My General Lee is 33.5 roll'n 24's, a 48 spoke rear, and a mod Marz. fork. BTW the stem/bars/post are heavy as hell. (all steel) I could probably shave off a pound or so with better components.


----------



## Lickqid (Aug 9, 2005)

well, I just rode the park on halo SAS wheels (36 spoke compared to the FUNN 48 spokes I was running). Even that made a huge difference in the feel of the bike, I just love it more and more as it gets lighter and lighter.

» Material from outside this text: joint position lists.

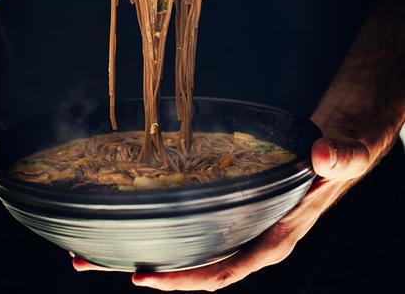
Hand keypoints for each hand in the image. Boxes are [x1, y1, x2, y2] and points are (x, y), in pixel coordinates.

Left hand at [70, 136, 370, 290]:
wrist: (333, 152)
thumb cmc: (339, 159)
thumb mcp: (344, 156)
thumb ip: (339, 159)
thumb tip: (324, 158)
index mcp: (274, 237)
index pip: (227, 271)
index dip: (186, 281)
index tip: (144, 278)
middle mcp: (250, 238)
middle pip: (194, 268)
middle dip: (144, 270)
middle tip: (88, 260)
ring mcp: (236, 225)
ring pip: (187, 248)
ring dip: (142, 248)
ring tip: (90, 246)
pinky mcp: (228, 208)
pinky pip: (191, 225)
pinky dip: (162, 227)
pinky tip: (134, 217)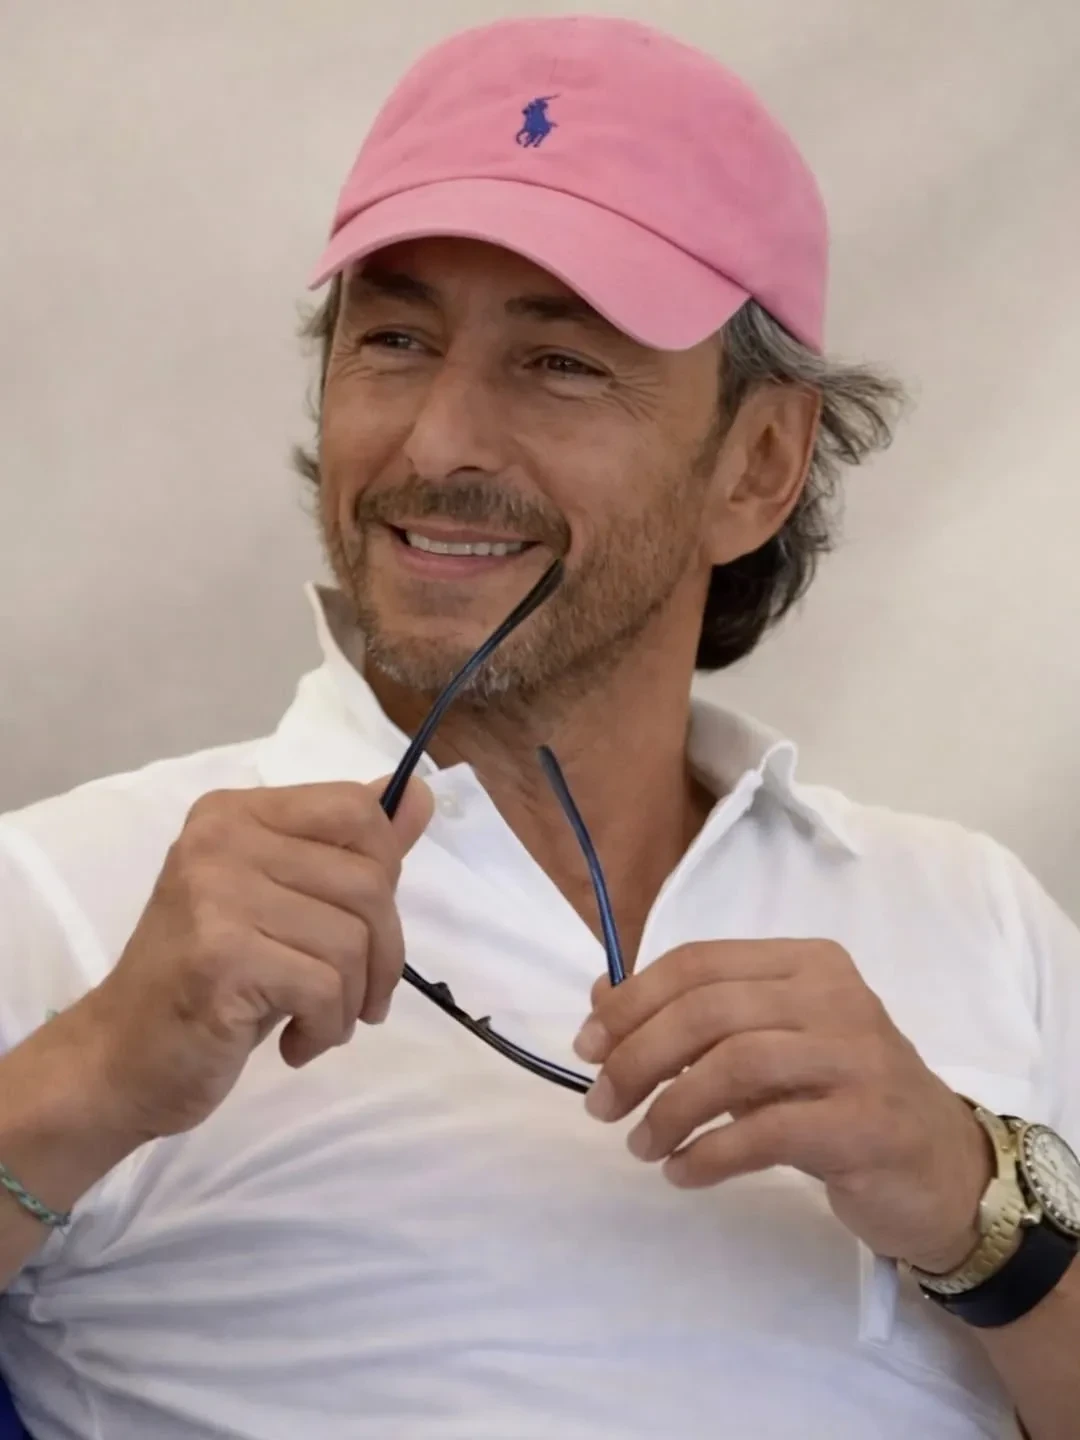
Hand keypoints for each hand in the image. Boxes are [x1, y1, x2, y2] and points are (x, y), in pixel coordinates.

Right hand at [70, 779, 432, 1143]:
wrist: (121, 1059)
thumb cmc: (211, 982)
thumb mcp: (284, 904)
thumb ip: (348, 850)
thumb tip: (419, 796)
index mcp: (236, 813)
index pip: (356, 810)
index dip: (387, 871)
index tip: (368, 925)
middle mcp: (221, 838)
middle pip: (368, 880)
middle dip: (384, 954)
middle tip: (358, 998)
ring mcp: (215, 894)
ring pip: (353, 941)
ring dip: (354, 1001)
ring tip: (320, 1023)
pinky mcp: (220, 957)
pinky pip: (325, 987)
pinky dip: (327, 1028)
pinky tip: (296, 1044)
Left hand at [573, 940, 992, 1271]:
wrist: (944, 1168)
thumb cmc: (843, 1097)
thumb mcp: (771, 1042)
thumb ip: (694, 1014)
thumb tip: (601, 998)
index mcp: (806, 962)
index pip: (698, 962)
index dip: (631, 1001)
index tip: (588, 1046)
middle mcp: (835, 996)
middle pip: (707, 1012)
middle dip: (636, 1058)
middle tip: (602, 1106)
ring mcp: (857, 1057)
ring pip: (732, 1066)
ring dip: (667, 1110)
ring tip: (641, 1145)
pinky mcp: (866, 1124)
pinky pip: (765, 1132)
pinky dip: (708, 1154)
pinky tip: (683, 1172)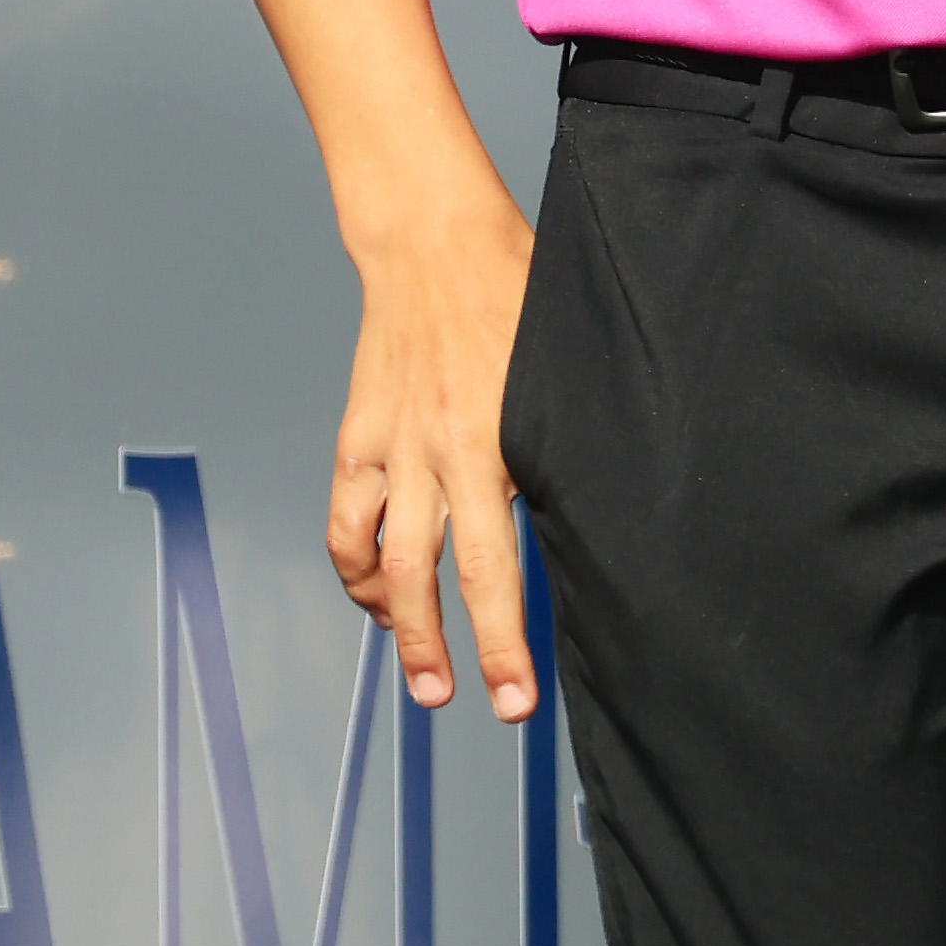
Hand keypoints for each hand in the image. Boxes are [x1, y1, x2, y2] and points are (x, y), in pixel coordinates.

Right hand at [326, 185, 537, 714]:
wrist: (432, 242)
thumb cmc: (516, 294)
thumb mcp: (562, 371)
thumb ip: (566, 445)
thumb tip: (598, 516)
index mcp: (497, 442)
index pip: (499, 566)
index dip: (506, 641)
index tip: (516, 699)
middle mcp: (439, 454)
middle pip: (439, 577)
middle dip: (455, 652)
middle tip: (473, 704)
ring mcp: (391, 448)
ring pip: (382, 559)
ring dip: (399, 626)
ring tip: (425, 676)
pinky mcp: (358, 437)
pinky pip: (347, 521)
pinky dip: (357, 568)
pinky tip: (378, 596)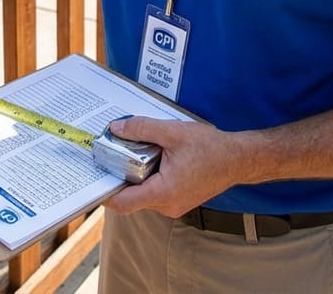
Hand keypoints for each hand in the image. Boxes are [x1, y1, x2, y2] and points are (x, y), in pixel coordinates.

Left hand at [101, 116, 242, 217]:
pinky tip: (153, 156)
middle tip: (112, 153)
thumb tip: (116, 128)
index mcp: (164, 193)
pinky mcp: (178, 199)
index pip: (124, 203)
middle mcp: (167, 205)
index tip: (94, 176)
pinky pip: (155, 191)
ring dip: (137, 174)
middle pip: (131, 197)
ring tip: (137, 150)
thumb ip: (142, 129)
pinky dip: (149, 176)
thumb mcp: (173, 132)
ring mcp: (173, 205)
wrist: (238, 159)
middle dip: (121, 175)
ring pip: (143, 194)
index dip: (105, 192)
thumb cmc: (211, 148)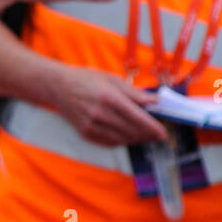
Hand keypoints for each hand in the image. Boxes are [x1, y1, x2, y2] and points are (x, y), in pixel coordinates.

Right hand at [52, 65, 167, 145]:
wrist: (57, 87)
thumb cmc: (86, 79)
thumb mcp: (111, 79)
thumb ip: (134, 92)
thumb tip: (155, 101)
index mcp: (109, 97)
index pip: (137, 118)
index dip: (153, 128)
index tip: (164, 133)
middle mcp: (100, 113)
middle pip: (132, 131)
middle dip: (148, 135)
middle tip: (158, 136)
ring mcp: (91, 125)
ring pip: (122, 139)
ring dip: (137, 139)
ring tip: (146, 136)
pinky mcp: (85, 132)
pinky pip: (109, 142)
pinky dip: (122, 141)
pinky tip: (129, 137)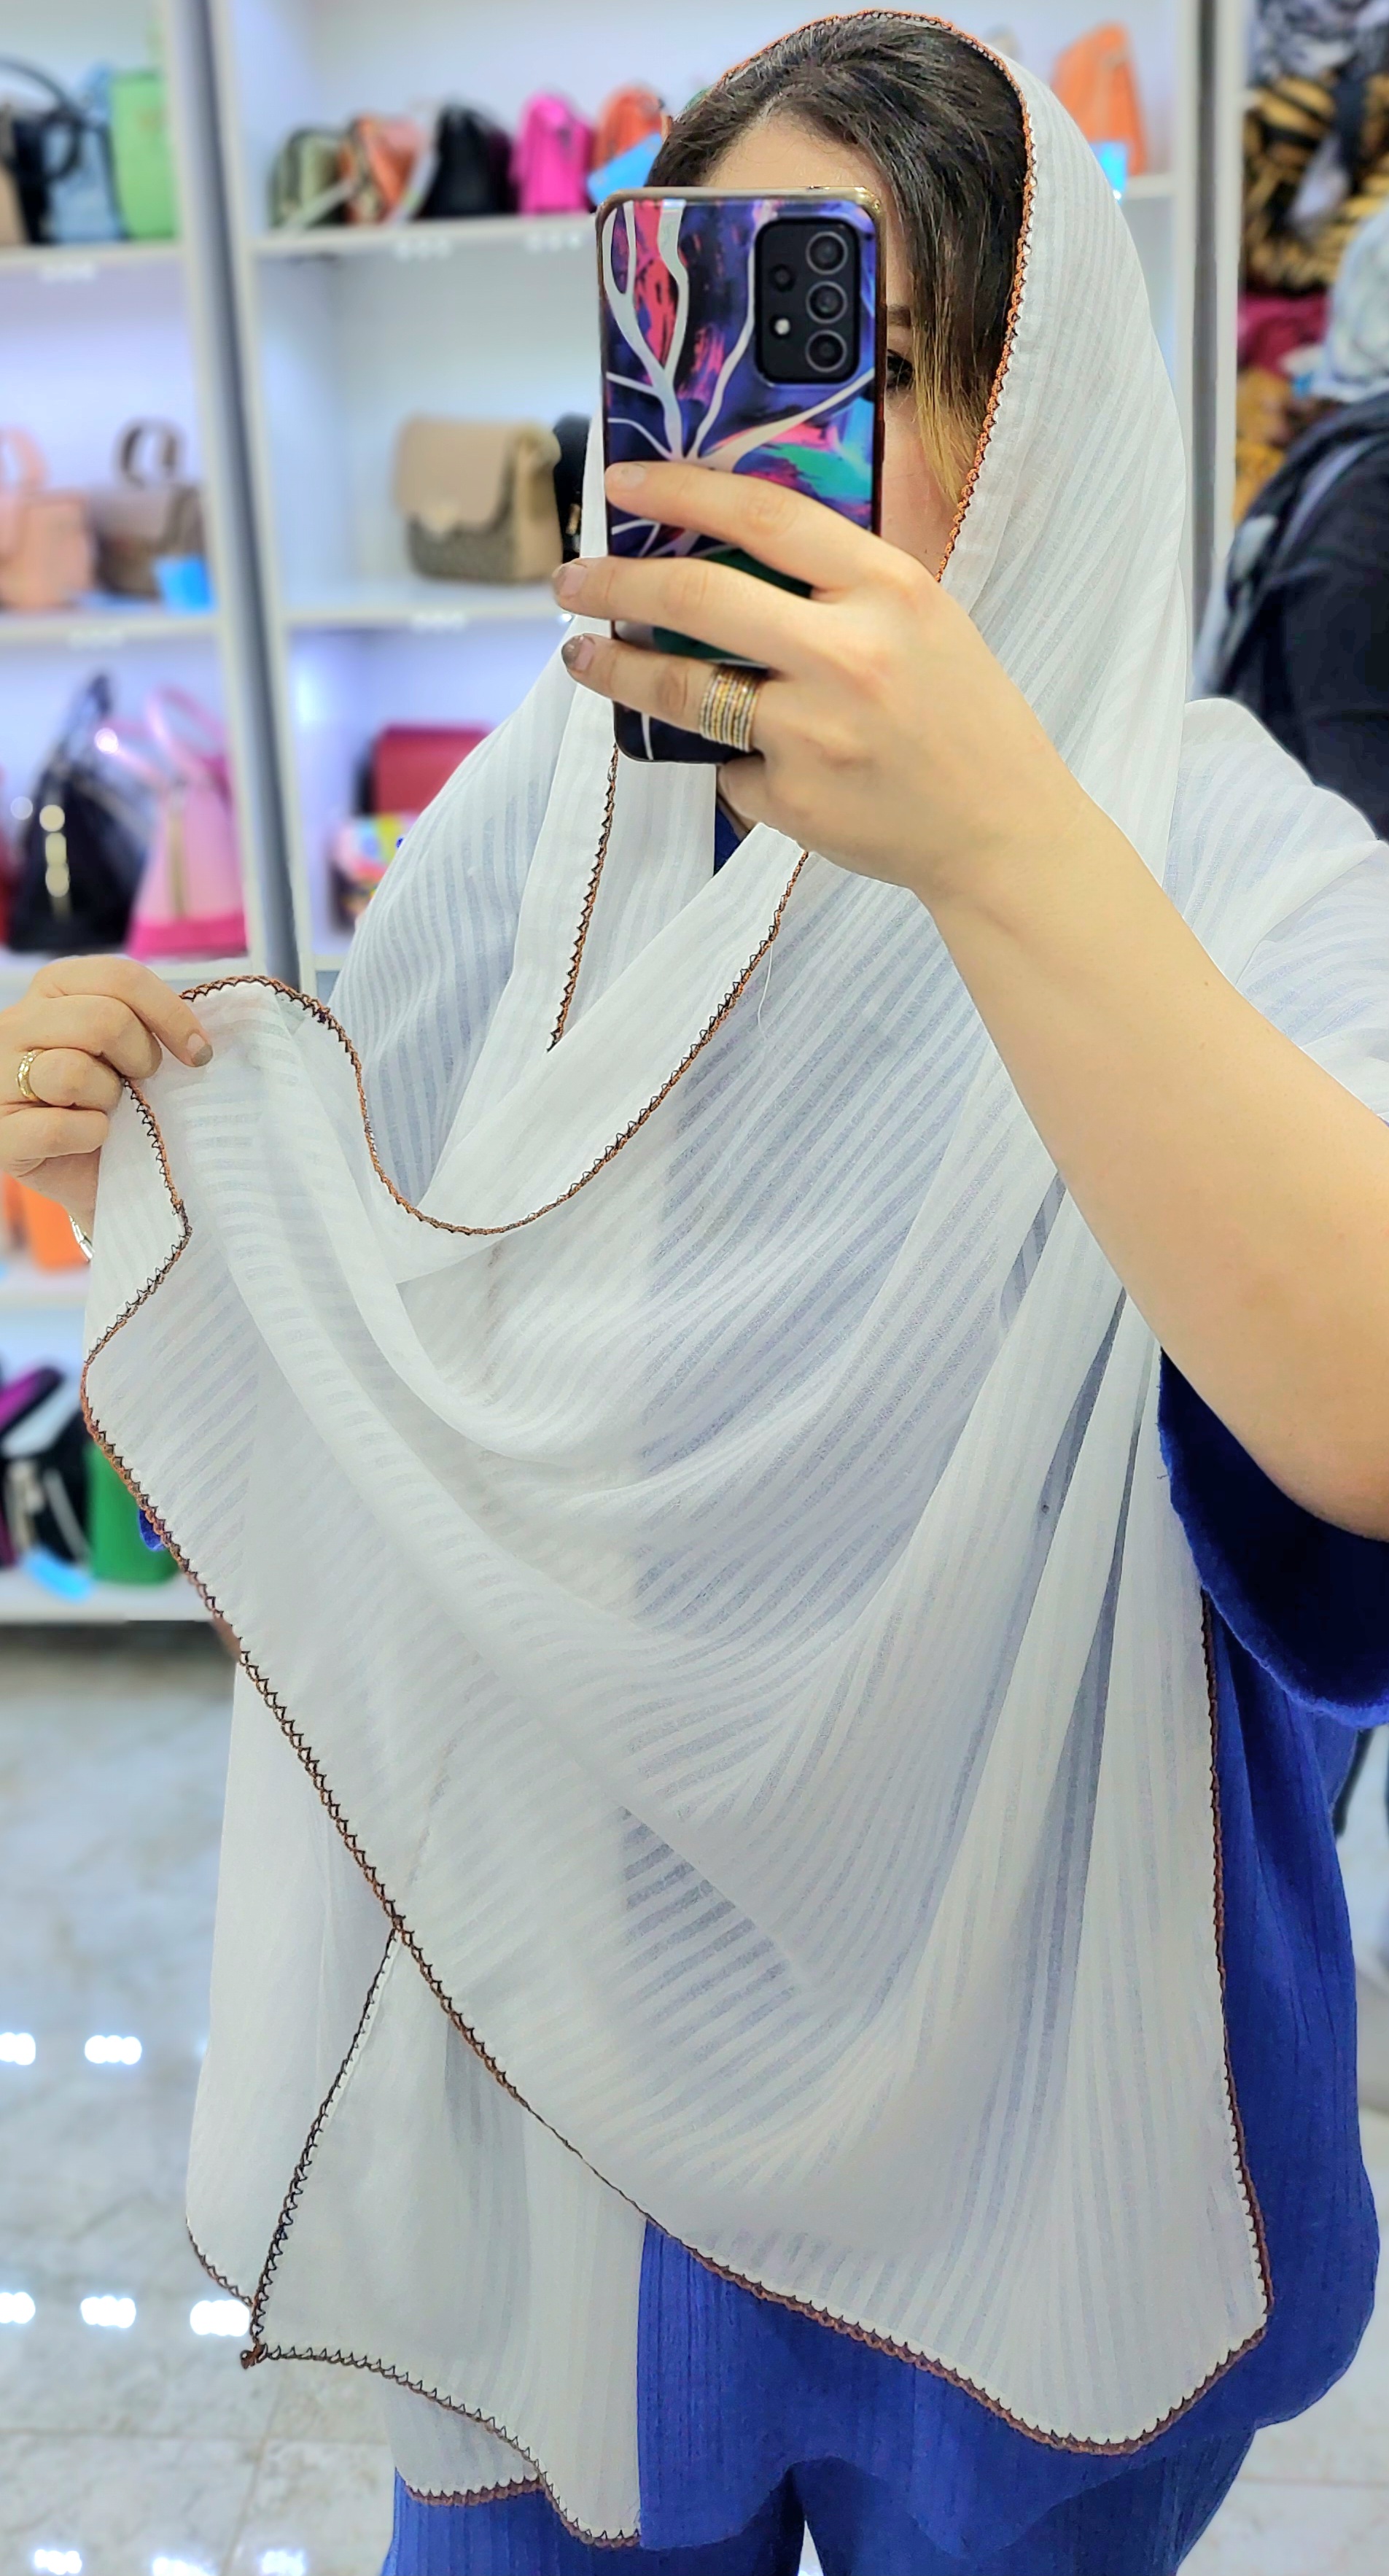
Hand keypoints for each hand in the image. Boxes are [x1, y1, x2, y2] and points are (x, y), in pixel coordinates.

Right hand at [0, 958, 212, 1236]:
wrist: (99, 1178)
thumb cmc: (120, 1105)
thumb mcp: (135, 1053)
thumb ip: (153, 1025)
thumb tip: (204, 1035)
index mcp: (54, 990)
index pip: (119, 978)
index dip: (170, 1015)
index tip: (199, 1055)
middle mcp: (16, 1023)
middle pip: (101, 1019)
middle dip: (140, 1057)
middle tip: (143, 1083)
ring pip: (72, 1071)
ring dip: (109, 1099)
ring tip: (109, 1110)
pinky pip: (55, 1127)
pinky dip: (89, 1136)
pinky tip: (95, 1139)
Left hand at [556, 459, 1088, 908]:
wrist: (1002, 831)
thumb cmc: (963, 716)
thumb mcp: (924, 621)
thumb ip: (840, 585)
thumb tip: (722, 550)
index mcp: (889, 590)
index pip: (765, 513)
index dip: (682, 491)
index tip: (624, 485)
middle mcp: (849, 655)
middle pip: (699, 598)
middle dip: (616, 583)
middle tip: (570, 581)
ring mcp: (815, 733)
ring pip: (686, 689)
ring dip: (619, 670)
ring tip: (586, 659)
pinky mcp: (793, 799)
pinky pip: (729, 767)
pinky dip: (732, 762)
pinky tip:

By the end of next week a gold label series 2 should be on there, shaving a good 2 lbs at least off the mars DJ2. So we'll see


----------



## pavement_hurts (May 13, 2006)

35 lbs is fine for a dedicated park bike. riding around in the streets could be a pain in the ass though. for me, as long as the front end is light i'm good to go. on the plus side, if you stick with the weight you'll develop some manly forearms.


----------



## joshfromkent (Jun 21, 2006)

*my last lite bike*

before my xenia, which weighs 33lbs, i had a specialized p.3 that i built up that weighed a cool 24lbs. i don't know if you'd want to go really light like that, the bike was very flickable, but it was squirrely on the trails and at the park.i wound up have to put heavier wheels on it to make it ridable. 35lbs. isn't bad, but you can easily drop that bike down to 30.


----------



## gigatech (Jan 2, 2007)

mine weighs in at exactly 30 pounds, of course i welded the frame out of steel so thats the most of the weight. and each tire and rim weights 4 lbs, so ya.. whatever im not a weight weenie.


----------